What’s your New Beginning? Please log it here. It’s easy. I LOVE reading what you are up to. Yesterday one of you consciously chose a new item on the menu because she wanted another New Beginning.
That’s a great paradox now. At the time nobody knew the true danger that tobacco packed. Just drove down through North Carolina. Still lots of tobacco growing there, but this time noticed wheat growing in the fields for the first time. Though to some wheat is also a hazard, some folks are listening to the truth about tobacco and smoking.
True, Joan. It’s hard for people living now to remember the Madmen era either of smoking or farming. And this crop had the advantage of being very communal. It kept a family busy for winter months as well as spring, summer, and fall.
I love how your Dad outwitted you in the tobacco worm story, perhaps unwittingly.

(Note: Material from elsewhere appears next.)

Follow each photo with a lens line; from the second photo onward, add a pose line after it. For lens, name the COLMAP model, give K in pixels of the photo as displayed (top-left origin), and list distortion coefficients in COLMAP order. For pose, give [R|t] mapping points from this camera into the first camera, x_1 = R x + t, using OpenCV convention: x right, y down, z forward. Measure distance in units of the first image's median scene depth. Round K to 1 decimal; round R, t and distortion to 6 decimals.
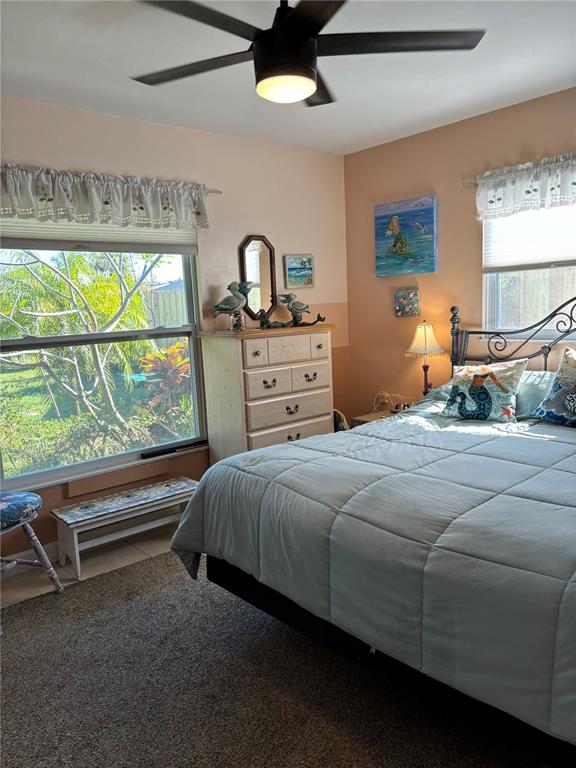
lens RADIAL K [[590.1, 0, 288.8], [0, 590.1, 382.5], [0, 0, 1]] dist [0.046837, -0.026728]
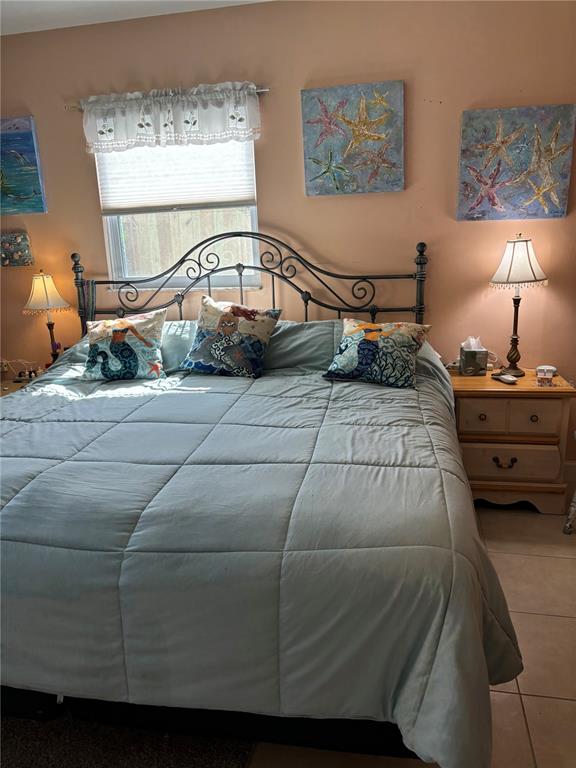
lens RADIAL K [[590.1, 0, 285.5], [0, 590.1, 387.3], [0, 0, 1]] dist [0.046837, -0.026728]
pose [[0.803416, -0.142584, 0.578093, -0.009738], [0.088846, 0.988742, 0.120394, -0.012969], [-0.588752, -0.045366, 0.807040, 0.123627]]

You know all about my parents’ switch from tobacco to tomato farming and my Uncle Landis’ cigars in my “Tomato Girl” post. But you don’t know about the smokers on the Martin side of the family.

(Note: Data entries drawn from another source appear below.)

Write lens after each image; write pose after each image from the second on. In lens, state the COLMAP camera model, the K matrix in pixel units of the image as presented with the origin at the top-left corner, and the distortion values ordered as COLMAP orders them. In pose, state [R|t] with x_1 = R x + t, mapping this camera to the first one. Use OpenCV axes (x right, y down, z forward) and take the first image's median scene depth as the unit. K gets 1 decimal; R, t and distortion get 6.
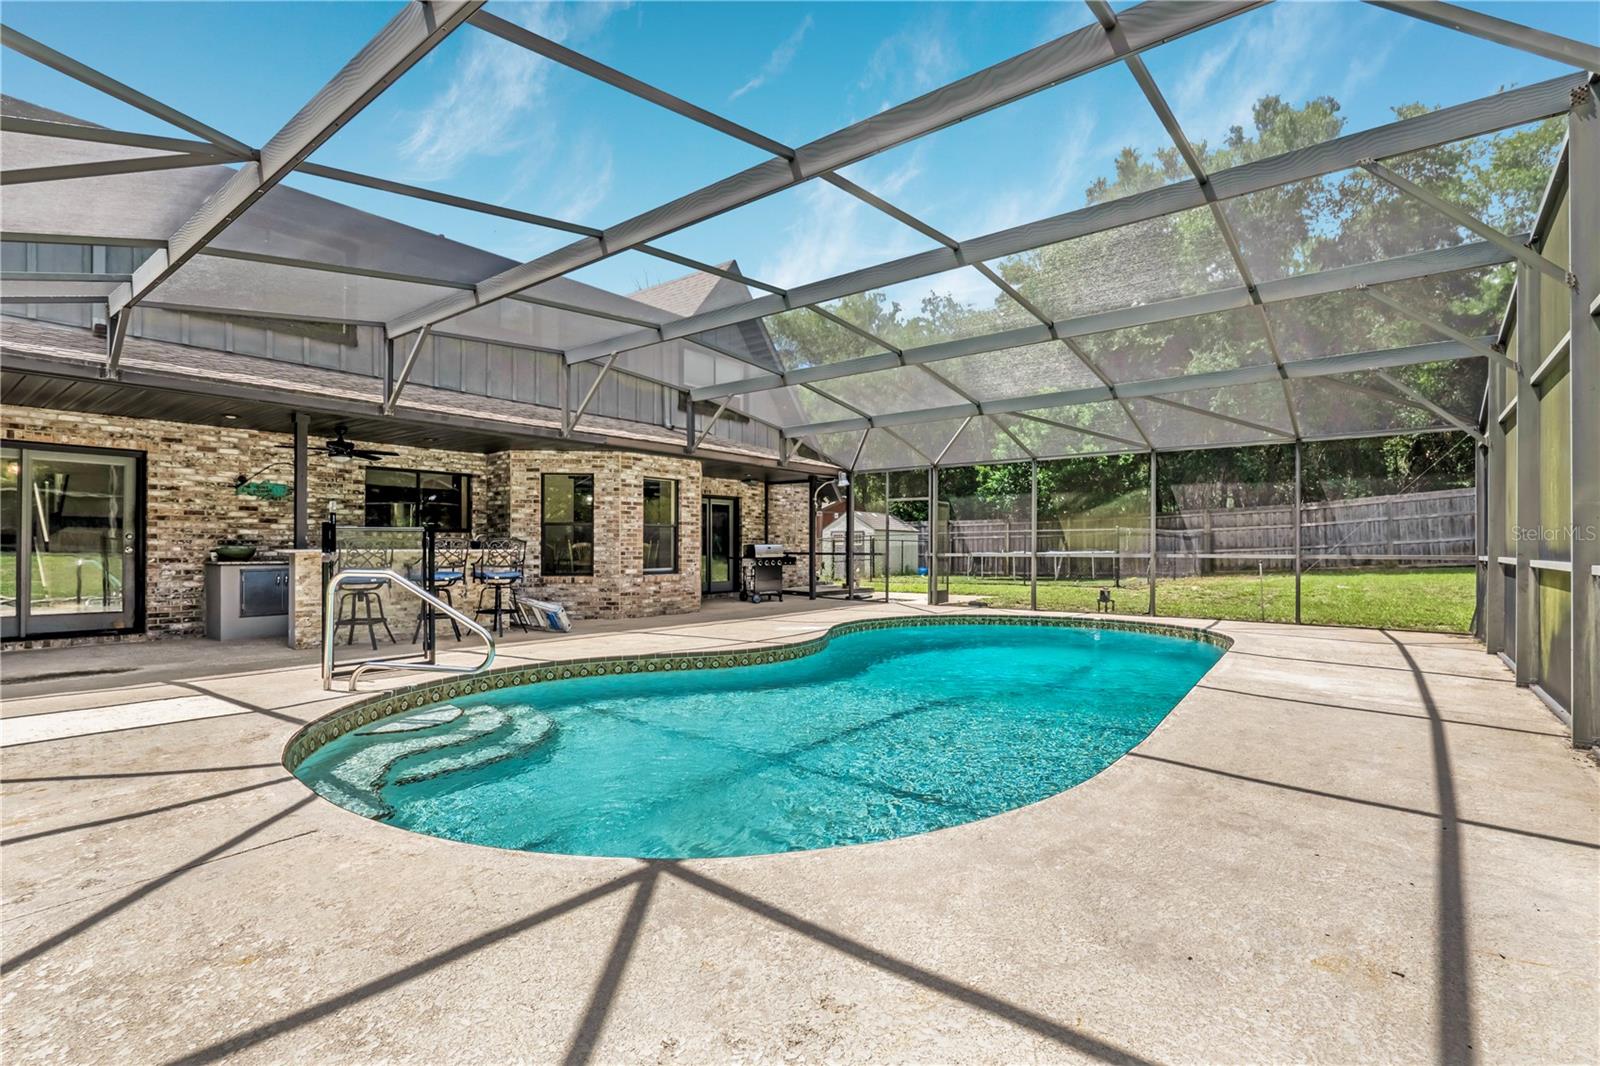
lens RADIAL K [[746.4, 0, 827.9], [0, 746.4, 528.9], [0, 0, 1]] dist [-0.003798, -0.000867]
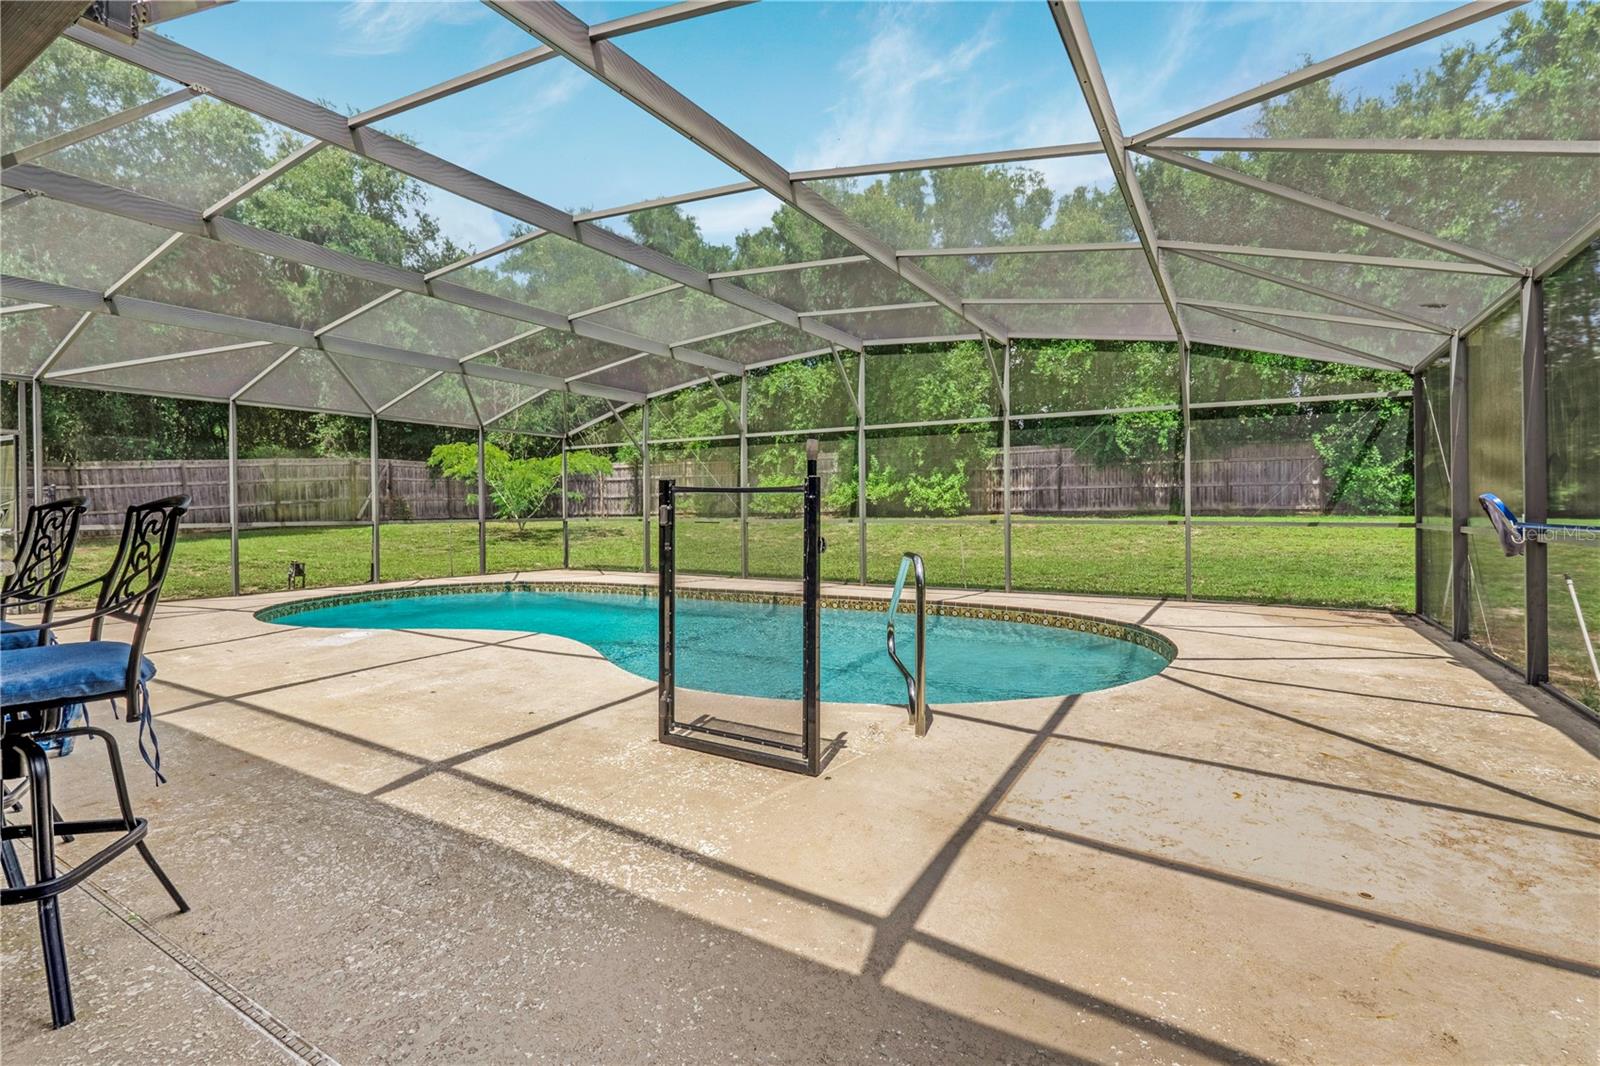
lens RADIAL K [[746.4, 0, 799.4], [0, 746.4, 513.4], [0, 0, 1]] dist [-0.003798, -0.000867]
pose [[-0.114283, -0.005754, 0.993432, -0.681594], [-0.023430, 0.999721, 0.003095, 0.008216], [-0.993172, -0.022922, -0.114386, 0.614942]]
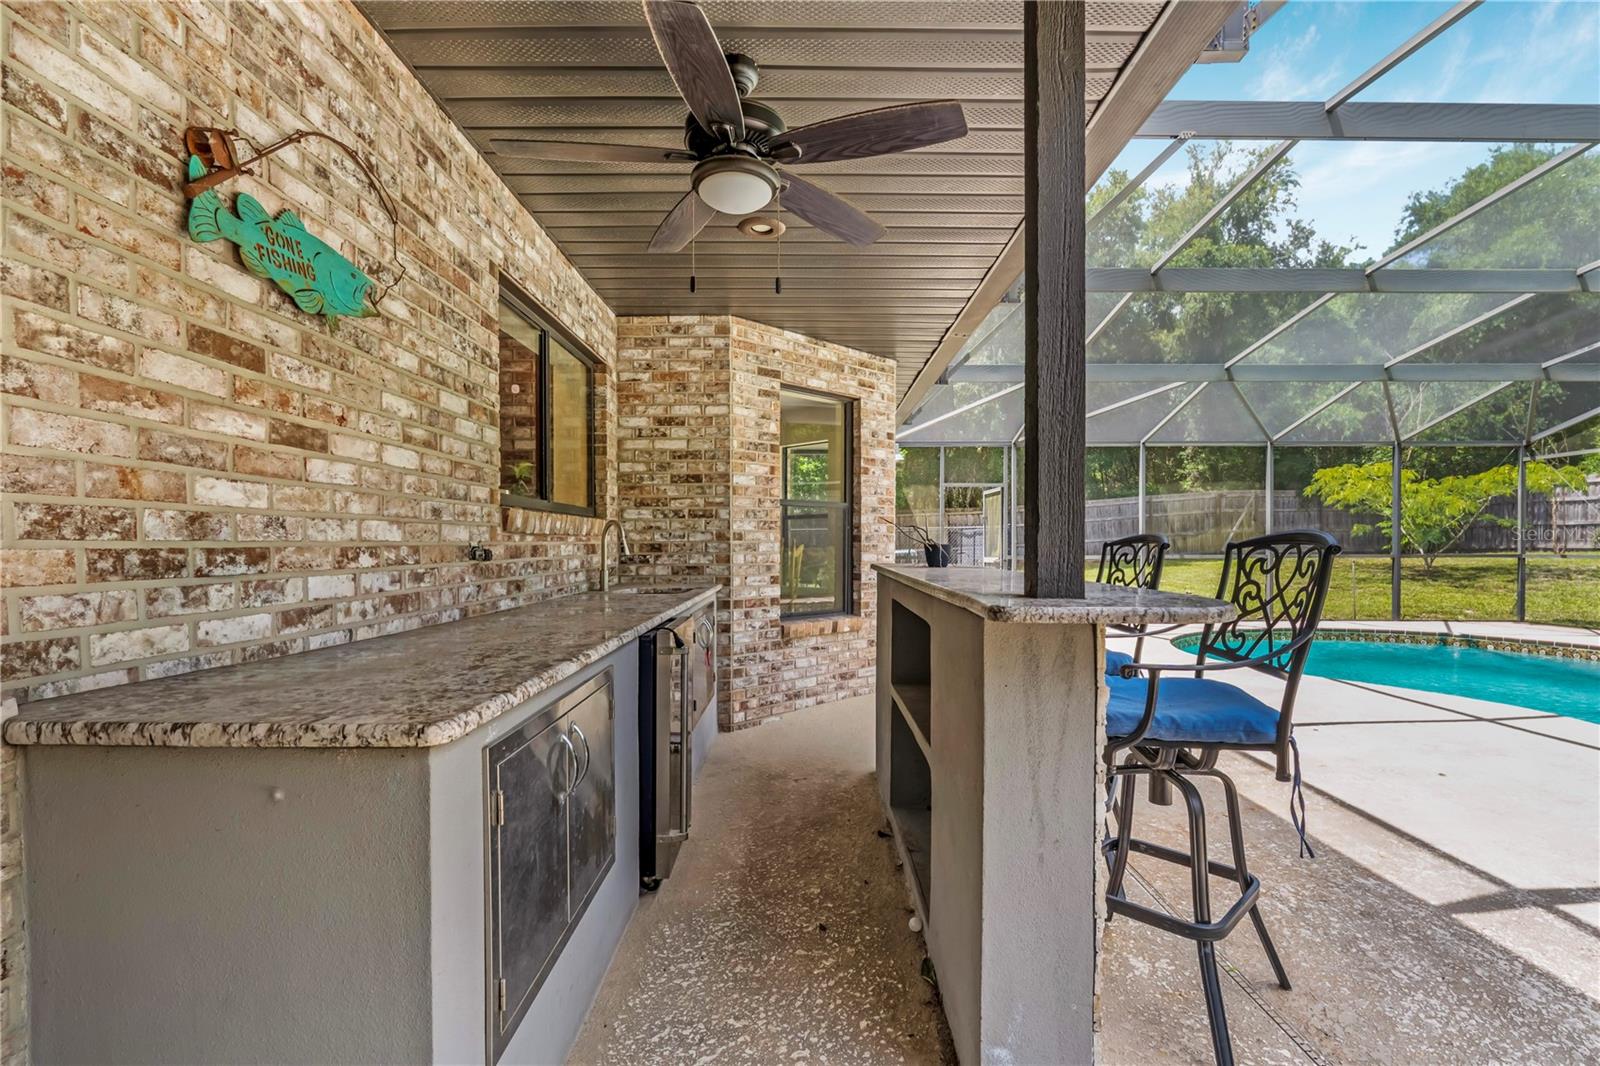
lens RADIAL K [[746.4, 0, 802.4], [0, 746.4, 548.4], [0, 0, 1]] dist [-0.003798, -0.000867]
pose [[0.792143, -0.006839, 0.610297, -0.669367], [-0.012573, 0.999542, 0.027521, 0.008441], [-0.610206, -0.029474, 0.791695, 0.683564]]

Uncle Joe nearly burned his fingers with a match lighting his pipe as he talked about the world going up in smoke. Everybody worried about Communism then. The dangers of smoking? Not so much.
Ha! You have a great comic spirit, Marian. Of course, today in Phoenix, I can observe that it’s smokin’ hot.
reminds me of a conversation about marijuana at a colorado church coffee hour. a woman of advanced years says, “i don’t use the stuff, but i don’t see why we couldn’t grow it as a crop.”
Diane, that woman must have grown up on a farm. 🙂
Growing up in TN, I fondly remember the Sunday afternoon drives daddy used to take us on, and I can see the fields of the green tobacco plants. You need to know daddy was a two-pack/day smoker. What I couldn’t believe was that something that looked so nasty came from such a beautiful plant! Now, we know that plant had some nastiness unidentified in the early 1950s. Loved reading your story of your daddy and the tobacco worm, Shirley.
Enjoy your conference and time with your Mennonite brothers and sisters. Although not quite as warm there, Portland is experiencing 90+ days and early on even a smarting level of humidity. The days are improving!
My new beginning today is to not complain about the heat and dry weather we’re having when so many are losing so much in other areas of our country.
Tobacco is beautiful, isn’t it? No wonder it was a sacred plant to the native Americans. I love the way all the rows in the picture above go back to a vanishing point at the end of the field. I remember how long these rows were when we weeded and suckered every plant by hand!
Thanks for the good wishes. You have such an obvious compassionate heart, Sherrey. I really appreciate all your comments.
I learned my multiplication tables in the stripping room not far from your farm!
Stripping room, isn’t that a great name? One could write a whole book on tobacco farming and its positive impact on family life, despite its obvious other deficiencies.
I like to think of two little girls growing up without knowing each other but with really similar influences. I always enjoy your comments.